* WORK TO COMPLETE
If a line in the listing includes the word "KUCHARSKI", copy it out.

Segment Start: DATA IN THIS EXERCISE

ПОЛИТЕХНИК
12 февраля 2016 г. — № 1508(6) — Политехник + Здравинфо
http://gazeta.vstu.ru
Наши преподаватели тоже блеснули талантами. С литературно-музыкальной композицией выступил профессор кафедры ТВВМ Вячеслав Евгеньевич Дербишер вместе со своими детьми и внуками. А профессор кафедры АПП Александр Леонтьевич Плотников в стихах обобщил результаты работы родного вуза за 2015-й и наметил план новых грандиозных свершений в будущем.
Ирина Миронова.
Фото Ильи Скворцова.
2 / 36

Segment End: DATA IN THIS EXERCISE
Segment Start: DATA IN THIS EXERCISE

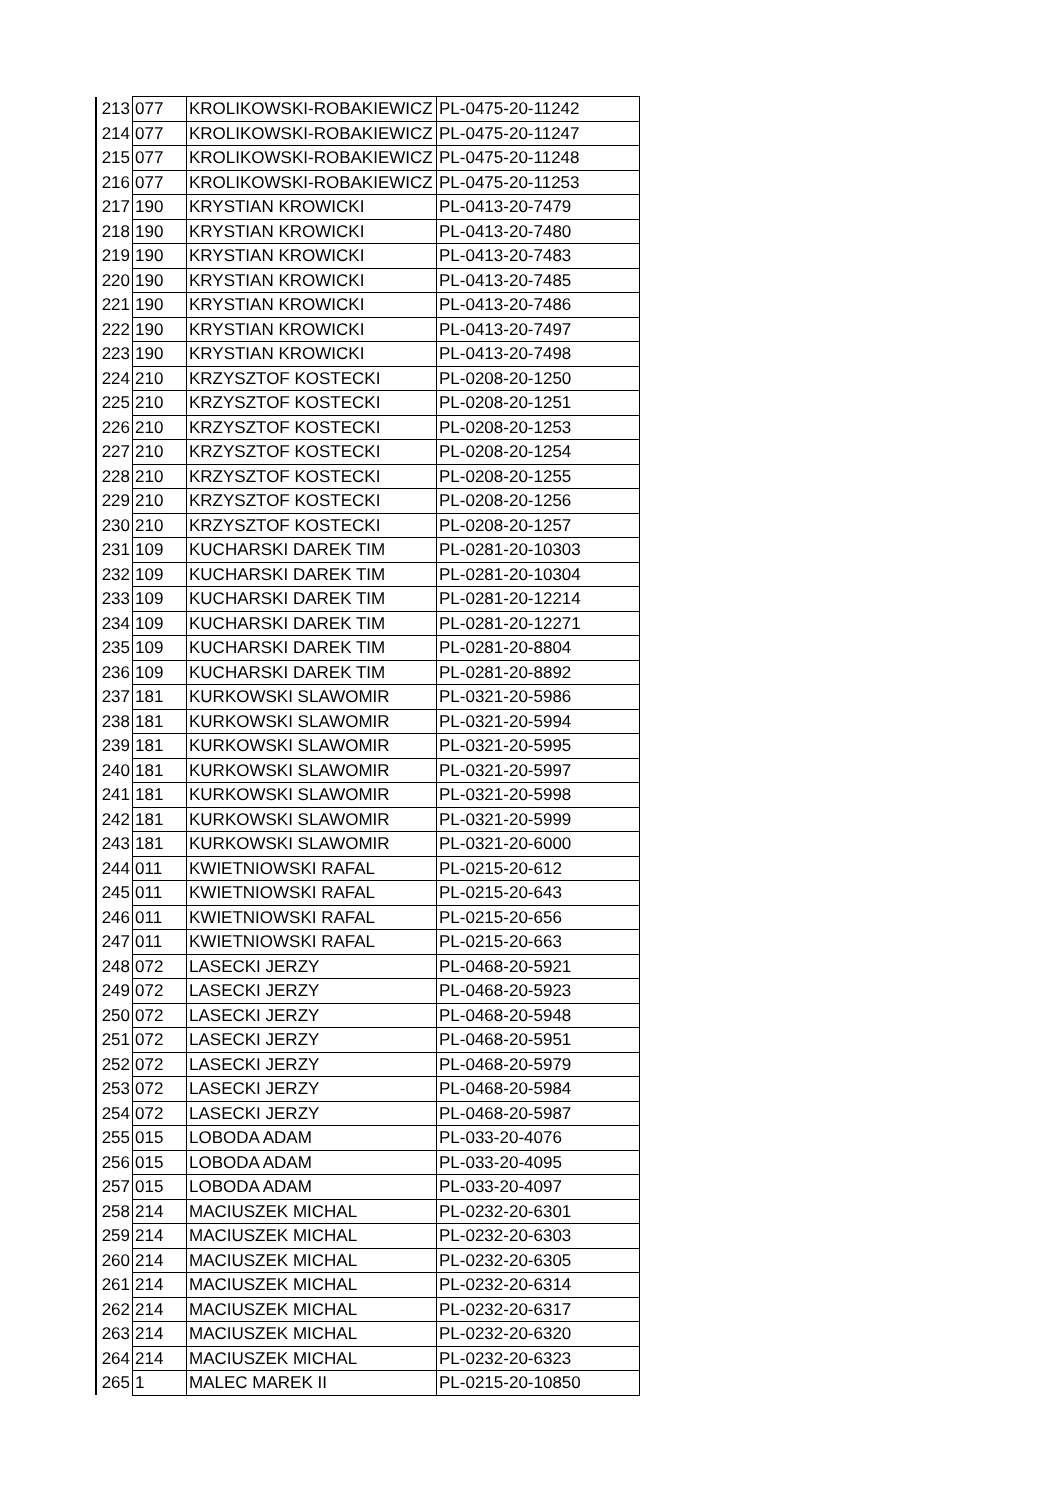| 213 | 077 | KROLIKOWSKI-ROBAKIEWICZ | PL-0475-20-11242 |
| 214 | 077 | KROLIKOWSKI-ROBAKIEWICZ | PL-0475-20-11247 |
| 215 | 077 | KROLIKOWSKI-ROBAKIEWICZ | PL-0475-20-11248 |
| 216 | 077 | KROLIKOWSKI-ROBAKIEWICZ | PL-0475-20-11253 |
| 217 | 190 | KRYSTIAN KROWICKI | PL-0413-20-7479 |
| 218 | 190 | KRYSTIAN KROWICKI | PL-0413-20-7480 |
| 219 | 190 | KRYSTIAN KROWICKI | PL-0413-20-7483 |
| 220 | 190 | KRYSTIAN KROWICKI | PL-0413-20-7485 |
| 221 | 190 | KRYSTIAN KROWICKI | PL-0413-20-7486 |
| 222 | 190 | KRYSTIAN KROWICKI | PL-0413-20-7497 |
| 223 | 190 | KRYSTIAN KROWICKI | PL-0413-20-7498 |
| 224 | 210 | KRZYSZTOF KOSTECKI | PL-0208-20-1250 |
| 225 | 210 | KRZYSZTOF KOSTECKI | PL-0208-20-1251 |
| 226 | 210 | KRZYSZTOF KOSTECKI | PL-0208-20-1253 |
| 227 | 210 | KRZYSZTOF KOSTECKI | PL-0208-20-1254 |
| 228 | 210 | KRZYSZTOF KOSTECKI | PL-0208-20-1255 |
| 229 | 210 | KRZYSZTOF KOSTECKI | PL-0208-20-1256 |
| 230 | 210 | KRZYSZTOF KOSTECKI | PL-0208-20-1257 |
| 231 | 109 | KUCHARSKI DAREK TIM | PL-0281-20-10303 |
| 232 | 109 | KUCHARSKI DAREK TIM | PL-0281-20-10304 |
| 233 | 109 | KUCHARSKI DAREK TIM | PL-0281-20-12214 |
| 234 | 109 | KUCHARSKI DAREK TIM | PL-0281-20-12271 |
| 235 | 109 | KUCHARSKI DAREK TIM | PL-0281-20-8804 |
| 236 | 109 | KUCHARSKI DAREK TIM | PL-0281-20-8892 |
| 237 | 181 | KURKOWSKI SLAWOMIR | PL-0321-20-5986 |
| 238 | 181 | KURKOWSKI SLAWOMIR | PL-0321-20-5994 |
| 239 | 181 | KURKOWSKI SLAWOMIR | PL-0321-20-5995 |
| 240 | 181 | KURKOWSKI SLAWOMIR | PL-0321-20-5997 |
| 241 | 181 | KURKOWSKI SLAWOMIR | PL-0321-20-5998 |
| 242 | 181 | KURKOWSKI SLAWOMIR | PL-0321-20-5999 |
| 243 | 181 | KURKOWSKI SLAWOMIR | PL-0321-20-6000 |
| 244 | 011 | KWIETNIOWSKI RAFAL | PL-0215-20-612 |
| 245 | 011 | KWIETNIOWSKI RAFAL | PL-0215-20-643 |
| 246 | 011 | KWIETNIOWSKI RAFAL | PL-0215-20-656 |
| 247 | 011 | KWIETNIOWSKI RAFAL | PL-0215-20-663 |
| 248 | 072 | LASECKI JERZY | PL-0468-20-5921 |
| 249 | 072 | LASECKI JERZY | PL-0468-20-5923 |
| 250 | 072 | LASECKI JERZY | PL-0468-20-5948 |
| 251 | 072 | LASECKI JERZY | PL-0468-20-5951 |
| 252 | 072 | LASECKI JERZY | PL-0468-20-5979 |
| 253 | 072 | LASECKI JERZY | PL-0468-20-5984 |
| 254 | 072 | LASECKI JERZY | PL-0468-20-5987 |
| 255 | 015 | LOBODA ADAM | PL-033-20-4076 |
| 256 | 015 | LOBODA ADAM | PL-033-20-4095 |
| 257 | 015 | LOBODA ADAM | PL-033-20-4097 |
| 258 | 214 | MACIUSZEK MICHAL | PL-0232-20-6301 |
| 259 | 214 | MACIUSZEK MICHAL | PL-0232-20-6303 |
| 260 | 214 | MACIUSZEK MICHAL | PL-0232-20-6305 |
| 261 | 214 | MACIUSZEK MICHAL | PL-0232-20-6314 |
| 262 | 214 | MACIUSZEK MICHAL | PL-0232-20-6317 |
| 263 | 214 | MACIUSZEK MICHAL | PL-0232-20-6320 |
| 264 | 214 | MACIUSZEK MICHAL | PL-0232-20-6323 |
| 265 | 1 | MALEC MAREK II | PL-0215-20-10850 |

Segment End: DATA IN THIS EXERCISE

* WRITTEN REPLY
| 231 | 109 | KUCHARSKI DAREK TIM | PL-0281-20-10303 |
| 232 | 109 | KUCHARSKI DAREK TIM | PL-0281-20-10304 |
| 233 | 109 | KUCHARSKI DAREK TIM | PL-0281-20-12214 |
| 234 | 109 | KUCHARSKI DAREK TIM | PL-0281-20-12271 |
| 235 | 109 | KUCHARSKI DAREK TIM | PL-0281-20-8804 |
| 236 | 109 | KUCHARSKI DAREK TIM | PL-0281-20-8892 |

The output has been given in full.